1996: Speelman

title:	A Survey of the PE500 Speech Recognition System and the Development of a Benchmark Test
author:	J. Speelman
published in:	1996
appeared as:	Master of Science thesis Delft University of Technology
also as:	Alparon report nr. 96-07 Section of Knowledge Based Systems Faculty of Technical Mathematics and Informatics Delft University of Technology

Abstract

At the department of Technical Informatics at the Delft University of Technology, research on automatic speech recognition is a rather new topic. To gain good knowledge of speech recognition several research projects have been started. The project described in this thesis, is concerned with the research on the Phonetic Engine 55 automatic speech recognition system and the development of a general testing environment (benchmark test) for Automatic Speech Recognition systems (ASR systems).

The PE500 system is an American English phoneme-based continuous speech recognition system, that converts ananlogue speech input into the so-called phonetic codes, after which the phonetic codes are decoded into text. In this thesis, several experiments have been performed to find out how the phonetic codes should be interpreted and what kind of phonemes the system uses. The experiments also showed that the system is based on phoneme segmentation, which corresponds to a recognition method called Acoustic-Phonetic Recogition. Also it is indicated what changes should nbe made, to use the PE500 system for the recognition of speech from another language than the American English language. It turned out that these changes could only be made by the manufacturer of the PE500 system.

In the near future researchers at our department will evelop their own contiuous ASR systems. This requires a good testing environment, because at certain stages in the development process of ASR systems, it would be necessary to evaluate the performance of the system. In this case we can get good understanding of the system, by which it would be possible to adapt the system in order to improve the performance.

In this thesis it has been shown that it is only meaninigful to test an ASR system, if the performance can be compared to the performance of another ASR system tested under the same test conditions. In order to dertmine how ASR systems can be tested under sthe same test conditions. In order to determine how ASR systems can be tested under the same test conditions, all factors that have influence on the recognition performance were investigated. From this investigation it was concluded that a benchmark test should contain 5 basic components (a speech database, dictionary, vocabulary, grammar and scoring algorithm).

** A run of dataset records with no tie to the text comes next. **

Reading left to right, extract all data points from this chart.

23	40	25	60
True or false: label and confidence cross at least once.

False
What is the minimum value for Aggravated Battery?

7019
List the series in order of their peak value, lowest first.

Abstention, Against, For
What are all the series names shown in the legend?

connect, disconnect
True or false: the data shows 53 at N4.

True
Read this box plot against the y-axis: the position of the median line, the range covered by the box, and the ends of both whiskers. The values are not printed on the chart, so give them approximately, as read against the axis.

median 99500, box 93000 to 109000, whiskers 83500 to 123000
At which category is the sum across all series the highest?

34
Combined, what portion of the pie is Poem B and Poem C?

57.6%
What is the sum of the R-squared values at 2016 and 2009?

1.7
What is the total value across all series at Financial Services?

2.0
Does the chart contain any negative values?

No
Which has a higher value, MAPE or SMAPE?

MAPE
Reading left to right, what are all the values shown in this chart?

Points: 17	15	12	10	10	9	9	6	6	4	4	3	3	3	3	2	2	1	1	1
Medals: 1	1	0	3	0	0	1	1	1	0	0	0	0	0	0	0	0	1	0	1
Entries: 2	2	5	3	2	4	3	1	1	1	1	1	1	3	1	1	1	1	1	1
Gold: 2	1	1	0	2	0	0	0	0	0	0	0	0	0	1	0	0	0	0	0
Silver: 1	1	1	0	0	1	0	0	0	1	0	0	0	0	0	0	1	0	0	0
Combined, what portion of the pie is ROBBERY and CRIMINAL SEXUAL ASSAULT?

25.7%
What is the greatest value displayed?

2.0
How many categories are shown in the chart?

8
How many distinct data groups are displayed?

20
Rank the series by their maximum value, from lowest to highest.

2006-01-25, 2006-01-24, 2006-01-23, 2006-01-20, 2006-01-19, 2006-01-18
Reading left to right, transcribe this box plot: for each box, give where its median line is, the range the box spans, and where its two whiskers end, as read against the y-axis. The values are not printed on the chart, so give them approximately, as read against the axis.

The developed benchmark test was based on the TIMIT (American English) speech database. A few command-line programs were implemented to create the dictionalry, grammar and vocabulary out of data contained by the TIMIT database. The implemented scoring algorithm was based on an efficient dynamic programming algorithm. The benchmark test was performed on the PE500 system and the RECNET system (based on a recurrent error propagation neural network), which resulted in a much better recognition performance for the RECNET system than for the PE500 system.